There are several reports that investigated the cell surface expression level caused by coding SNPs (cSNPs) between HEK293 cells and tissues. For example, the human organic anion-transporting polypeptide 1B1 protein expression level was not changed by substitution of Leu643 to Phe in both transfected HEK293 cells and liver samples.24 In this study, we examined the effect of cSNPs on cell surface expression level only in vitro. Our in vitro data are difficult to extrapolate to the case in vivo in renal proximal tubules; however, these data suggest that altered cell surface expression level may occur in individuals with MATE1 G64D, D328A and both the MATE2-K variants. Future studies on cell surface expression level of MATE1 and MATE2-K protein in human proximal tubules with these variants will elucidate whether in vitro data in this study are consistent with the case in vivo.
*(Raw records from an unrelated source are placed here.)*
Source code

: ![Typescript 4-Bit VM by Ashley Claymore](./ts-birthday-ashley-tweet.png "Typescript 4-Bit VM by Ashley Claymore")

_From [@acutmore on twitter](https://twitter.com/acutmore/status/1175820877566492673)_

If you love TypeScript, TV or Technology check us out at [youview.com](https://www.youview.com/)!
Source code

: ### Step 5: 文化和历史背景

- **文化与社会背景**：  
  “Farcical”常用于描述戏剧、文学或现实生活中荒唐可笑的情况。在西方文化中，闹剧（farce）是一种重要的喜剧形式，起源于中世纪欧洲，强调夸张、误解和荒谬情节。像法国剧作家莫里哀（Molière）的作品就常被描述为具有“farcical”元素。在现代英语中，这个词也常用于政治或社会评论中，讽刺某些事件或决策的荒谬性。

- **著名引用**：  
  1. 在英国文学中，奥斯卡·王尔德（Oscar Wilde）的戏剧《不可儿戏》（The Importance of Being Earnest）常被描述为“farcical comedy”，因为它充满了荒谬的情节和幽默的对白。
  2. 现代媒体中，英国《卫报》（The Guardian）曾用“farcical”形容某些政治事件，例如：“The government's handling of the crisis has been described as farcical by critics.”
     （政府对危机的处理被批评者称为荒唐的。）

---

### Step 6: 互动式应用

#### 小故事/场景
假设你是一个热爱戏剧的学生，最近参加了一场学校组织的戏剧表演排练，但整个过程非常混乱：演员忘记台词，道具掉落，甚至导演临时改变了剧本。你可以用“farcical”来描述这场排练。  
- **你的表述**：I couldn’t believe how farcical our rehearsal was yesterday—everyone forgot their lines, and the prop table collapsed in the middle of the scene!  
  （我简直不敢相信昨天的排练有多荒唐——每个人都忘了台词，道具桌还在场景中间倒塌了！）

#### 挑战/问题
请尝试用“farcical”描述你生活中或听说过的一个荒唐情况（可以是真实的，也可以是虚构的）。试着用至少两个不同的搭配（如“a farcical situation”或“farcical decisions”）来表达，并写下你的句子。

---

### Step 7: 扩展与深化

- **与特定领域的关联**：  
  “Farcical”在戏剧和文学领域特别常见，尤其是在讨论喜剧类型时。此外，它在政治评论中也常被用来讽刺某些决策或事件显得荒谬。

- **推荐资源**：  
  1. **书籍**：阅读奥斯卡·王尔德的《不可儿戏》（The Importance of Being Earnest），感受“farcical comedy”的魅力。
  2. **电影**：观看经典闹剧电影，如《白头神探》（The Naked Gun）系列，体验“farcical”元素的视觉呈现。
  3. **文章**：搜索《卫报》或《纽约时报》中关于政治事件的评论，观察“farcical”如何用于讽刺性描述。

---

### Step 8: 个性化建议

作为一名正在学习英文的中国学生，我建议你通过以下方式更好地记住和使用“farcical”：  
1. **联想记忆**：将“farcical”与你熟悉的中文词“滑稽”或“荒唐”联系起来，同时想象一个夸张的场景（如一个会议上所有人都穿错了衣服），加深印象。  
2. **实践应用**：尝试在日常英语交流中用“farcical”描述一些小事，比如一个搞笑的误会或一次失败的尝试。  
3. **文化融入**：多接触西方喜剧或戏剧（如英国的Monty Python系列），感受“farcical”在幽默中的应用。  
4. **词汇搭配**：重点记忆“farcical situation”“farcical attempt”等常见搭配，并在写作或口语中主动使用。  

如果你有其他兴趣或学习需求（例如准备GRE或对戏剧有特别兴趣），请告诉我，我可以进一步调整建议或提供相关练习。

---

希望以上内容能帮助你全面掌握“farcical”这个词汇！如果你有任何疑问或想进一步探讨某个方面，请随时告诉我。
Metformin, a biguanide agent, is mainly excreted into the urine mostly through tubular secretion and shows large interindividual variation of renal clearance.18 Recently, it has been demonstrated that SNPs of the hepatic OCT1 gene in Caucasians and renal OCT2 gene in Koreans are responsible for the interindividual differences in the therapeutic efficacy and pharmacokinetics of metformin.15, 16, 17 On the other hand, Shikata et al.25 reported that OCT1 and OCT2 polymorphisms contribute little to the clinical efficacy of metformin in Japanese. Previously, we demonstrated that metformin is a good substrate not only for OCT2 but also for MATE1 and MATE2-K.19, 26 Therefore, the SNPs of MATE1 and MATE2-K genes identified in this study may be involved in the interindividual difference in the renal clearance of metformin in Japanese. However, as the allelic frequencies of MATE1 and MATE2-K SNPs are not very high, these SNPs cannot fully account for the large interindividual variation in the renal clearance of metformin.
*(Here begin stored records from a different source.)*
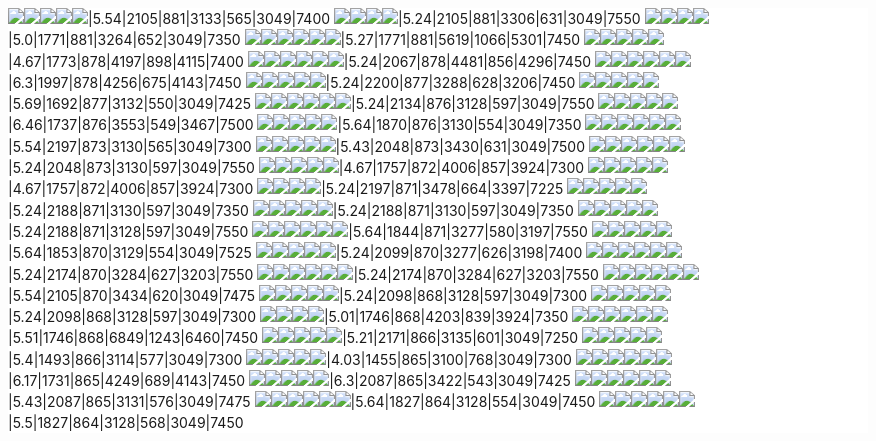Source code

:![](/item/3031.png)![](/item/3004.png)![](/item/1001.png)![](/item/1055.png)![](/item/1036.png)|5.54|2105|881|3133|565|3049|7400
![](/item/3031.png)![](/item/3074.png)![](/item/1001.png)![](/item/1055.png)|5.24|2105|881|3306|631|3049|7550
![](/item/3124.png)![](/item/3074.png)![](/item/1001.png)![](/item/1055.png)|5.0|1771|881|3264|652|3049|7350
![](/item/3124.png)![](/item/3156.png)![](/item/1001.png)![](/item/1055.png)![](/item/1036.png)![](/item/1036.png)|5.27|1771|881|5619|1066|5301|7450
![](/item/6692.png)![](/item/3091.png)![](/item/1001.png)![](/item/1055.png)![](/item/1036.png)|4.67|1773|878|4197|898|4115|7400
![](/item/6676.png)![](/item/6673.png)![](/item/1001.png)![](/item/1055.png)![](/item/1036.png)![](/item/1036.png)|5.24|2067|878|4481|856|4296|7450
![](/item/3036.png)![](/item/3139.png)![](/item/1001.png)![](/item/1055.png)![](/item/1036.png)![](/item/1036.png)|6.3|1997|878|4256|675|4143|7450
![](/item/3179.png)![](/item/6692.png)![](/item/1001.png)![](/item/1055.png)![](/item/1038.png)|5.24|2200|877|3288|628|3206|7450
![](/item/3095.png)![](/item/3046.png)![](/item/1001.png)![](/item/1055.png)![](/item/1037.png)|5.69|1692|877|3132|550|3049|7425
![](/item/3004.png)![](/item/6694.png)![](/item/1001.png)![](/item/1055.png)![](/item/1036.png)![](/item/1036.png)|5.24|2134|876|3128|597|3049|7550
![](/item/3095.png)![](/item/3161.png)![](/item/1001.png)![](/item/1055.png)![](/item/1036.png)|6.46|1737|876|3553|549|3467|7500
![](/item/3094.png)![](/item/3179.png)![](/item/1001.png)![](/item/1055.png)![](/item/1038.png)|5.64|1870|876|3130|554|3049|7350
![](/item/6695.png)![](/item/3179.png)![](/item/1001.png)![](/item/1055.png)![](/item/1038.png)![](/item/1036.png)|5.54|2197|873|3130|565|3049|7300
![](/item/3072.png)![](/item/6694.png)![](/item/1001.png)![](/item/1055.png)![](/item/1036.png)|5.43|2048|873|3430|631|3049|7500
![](/item/3508.png)![](/item/6694.png)![](/item/1001.png)![](/item/1055.png)![](/item/1036.png)![](/item/1036.png)|5.24|2048|873|3130|597|3049|7550
![](/item/6693.png)![](/item/3091.png)![](/item/1001.png)![](/item/1055.png)![](/item/1036.png)|4.67|1757|872|4006|857|3924|7300
![](/item/6696.png)![](/item/3091.png)![](/item/1001.png)![](/item/1055.png)![](/item/1036.png)|4.67|1757|872|4006|857|3924|7300
![](/item/3142.png)![](/item/6609.png)![](/item/1055.png)![](/item/1037.png)|5.24|2197|871|3478|664|3397|7225
![](/item/3179.png)![](/item/6693.png)![](/item/1001.png)![](/item/1055.png)![](/item/1038.png)|5.24|2188|871|3130|597|3049|7350
![](/item/3179.png)![](/item/6696.png)![](/item/1001.png)![](/item/1055.png)![](/item/1038.png)|5.24|2188|871|3130|597|3049|7350
![](/item/3142.png)![](/item/6333.png)![](/item/1055.png)![](/item/1036.png)![](/item/1036.png)|5.24|2188|871|3128|597|3049|7550
![](/item/3094.png)![](/item/6692.png)![](/item/1001.png)![](/item/1055.png)![](/item/1036.png)![](/item/1036.png)|5.64|1844|871|3277|580|3197|7550
![](/item/3094.png)![](/item/3004.png)![](/item/1001.png)![](/item/1055.png)![](/item/1037.png)|5.64|1853|870|3129|554|3049|7525
![](/item/6694.png)![](/item/6692.png)![](/item/1001.png)![](/item/1055.png)![](/item/1036.png)|5.24|2099|870|3277|626|3198|7400
![](/item/6693.png)![](/item/6692.png)![](/item/1001.png)![](/item/1055.png)![](/item/1036.png)![](/item/1036.png)|5.24|2174|870|3284|627|3203|7550
![](/item/6696.png)![](/item/6692.png)![](/item/1001.png)![](/item/1055.png)![](/item/1036.png)![](/item/1036.png)|5.24|2174|870|3284|627|3203|7550
![](/item/3179.png)![](/item/3072.png)![](/item/1001.png)![](/item/1055.png)![](/item/1037.png)![](/item/1036.png)|5.54|2105|870|3434|620|3049|7475
![](/item/6693.png)![](/item/6694.png)![](/item/1001.png)![](/item/1055.png)![](/item/1036.png)|5.24|2098|868|3128|597|3049|7300
![](/item/6696.png)![](/item/6694.png)![](/item/1001.png)![](/item/1055.png)![](/item/1036.png)|5.24|2098|868|3128|597|3049|7300
![](/item/3074.png)![](/item/3091.png)![](/item/1001.png)![](/item/1055.png)|5.01|1746|868|4203|839|3924|7350
![](/item/3156.png)![](/item/3091.png)![](/item/1001.png)![](/item/1055.png)![](/item/1036.png)![](/item/1036.png)|5.51|1746|868|6849|1243|6460|7450
![](/item/3142.png)![](/item/3006.png)![](/item/1055.png)![](/item/1038.png)![](/item/1038.png)|5.21|2171|866|3135|601|3049|7250
![](/item/3087.png)![](/item/3115.png)![](/item/1001.png)![](/item/1055.png)![](/item/1036.png)|5.4|1493|866|3114|577|3049|7300
![](/item/6672.png)![](/item/3115.png)![](/item/1001.png)![](/item/1055.png)![](/item/1036.png)|4.03|1455|865|3100|768|3049|7300
![](/item/3087.png)![](/item/3139.png)![](/item/1001.png)![](/item/1055.png)![](/item/1036.png)![](/item/1036.png)|6.17|1731|865|4249|689|4143|7450
![](/item/6695.png)![](/item/3072.png)![](/item/1001.png)![](/item/1055.png)![](/item/1037.png)|6.3|2087|865|3422|543|3049|7425
![](/item/6695.png)![](/item/3508.png)![](/item/1001.png)![](/item/1055.png)![](/item/1037.png)![](/item/1036.png)|5.43|2087|865|3131|576|3049|7475
![](/item/3094.png)![](/item/6693.png)![](/item/1001.png)![](/item/1055.png)![](/item/1036.png)![](/item/1036.png)|5.64|1827|864|3128|554|3049|7450
![](/item/3094.png)![](/item/6696.png)![](/item/1001.png)![](/item/1055.png)![](/item/1036.png)![](/item/1036.png)|5.5|1827|864|3128|568|3049|7450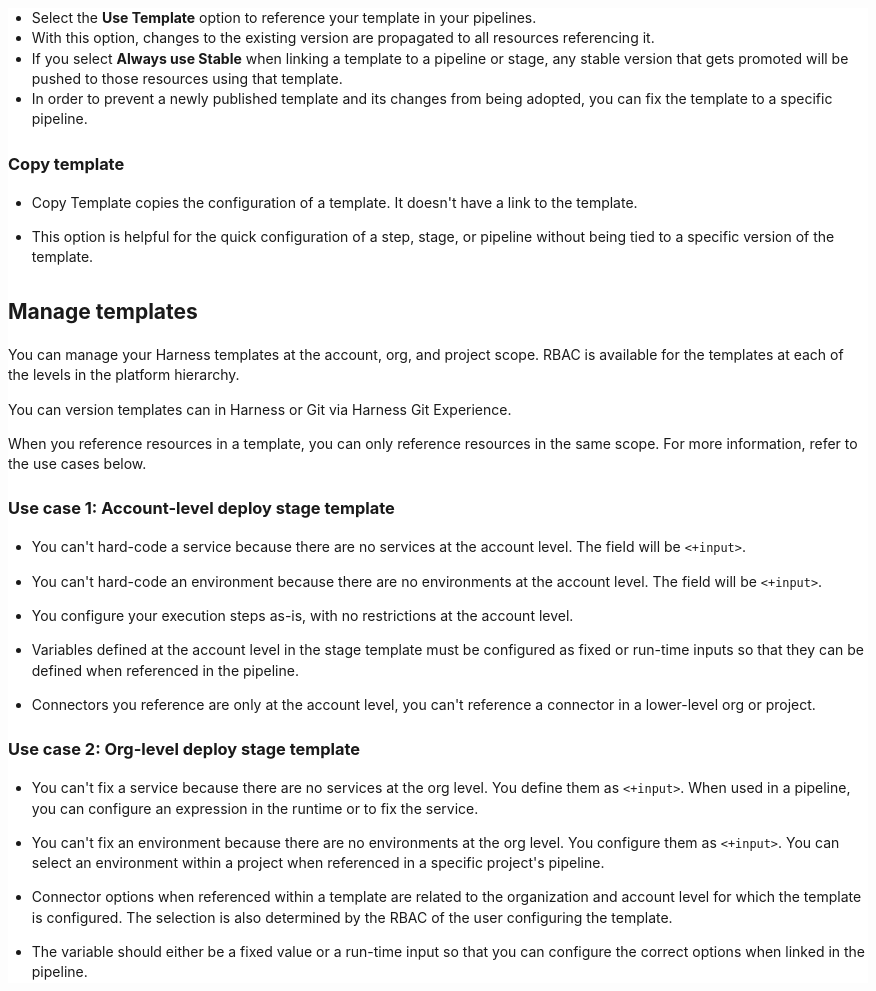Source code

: - Select the **Use Template** option to reference your template in your pipelines.
- With this option, changes to the existing version are propagated to all resources referencing it.
- If you select **Always use Stable** when linking a template to a pipeline or stage, any stable version that gets promoted will be pushed to those resources using that template.
- In order to prevent a newly published template and its changes from being adopted, you can fix the template to a specific pipeline.

### Copy template

- Copy Template copies the configuration of a template. It doesn't have a link to the template.

- This option is helpful for the quick configuration of a step, stage, or pipeline without being tied to a specific version of the template.

## Manage templates

You can manage your Harness templates at the account, org, and project scope.
RBAC is available for the templates at each of the levels in the platform hierarchy.

You can version templates can in Harness or Git via Harness Git Experience.

When you reference resources in a template, you can only reference resources in the same scope. For more information, refer to the use cases below.

### Use case 1: Account-level deploy stage template

- You can't hard-code a service because there are no services at the account level. The field will be `<+input>`.

- You can't hard-code an environment because there are no environments at the account level. The field will be `<+input>`.

- You configure your execution steps as-is, with no restrictions at the account level.

- Variables defined at the account level in the stage template must be configured as fixed or run-time inputs so that they can be defined when referenced in the pipeline.

- Connectors you reference are only at the account level, you can't reference a connector in a lower-level org or project.

### Use case 2: Org-level deploy stage template

- You can't fix a service because there are no services at the org level. You define them as `<+input>`. When used in a pipeline, you can configure an expression in the runtime or to fix the service.

- You can't fix an environment because there are no environments at the org level. You configure them as `<+input>`. You can select an environment within a project when referenced in a specific project's pipeline.

- Connector options when referenced within a template are related to the organization and account level for which the template is configured. The selection is also determined by the RBAC of the user configuring the template.

- The variable should either be a fixed value or a run-time input so that you can configure the correct options when linked in the pipeline.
We reported that the kidney-specific expression of OCT2 is involved in the renal distribution and accumulation of the anticancer agent cisplatin.27, 28 As there is little transport of cisplatin by MATE1 and MATE2-K, cisplatin is accumulated in the proximal tubular cells causing nephrotoxicity. A low-nephrotoxic platinum anticancer agent, oxaliplatin, was transported by OCT2 and MATE2-K,27, 28 suggesting that oxaliplatin does not accumulate in the renal proximal tubular cells. Therefore, loss of function of MATE2-K caused by cSNPs may lead to the accumulation of oxaliplatin in the kidney and the subsequent nephrotoxicity. Future study will be needed to clarify the clinical implications of the SNPs of both genes identified in this study.

In conclusion, five non-synonymous SNPs in the MATE1 and two non-synonymous SNPs in the MATE2-K genes were identified in Japanese subjects for the first time. All of the mutated proteins except for MATE1 V10L showed a significant decrease in transport activity, and especially those of MATE1 G64D and MATE2-K G211V were completely abolished by the impairment of cell surface expression. These polymorphisms may affect the renal handling of various cationic drugs and cause drug-induced nephrotoxicity.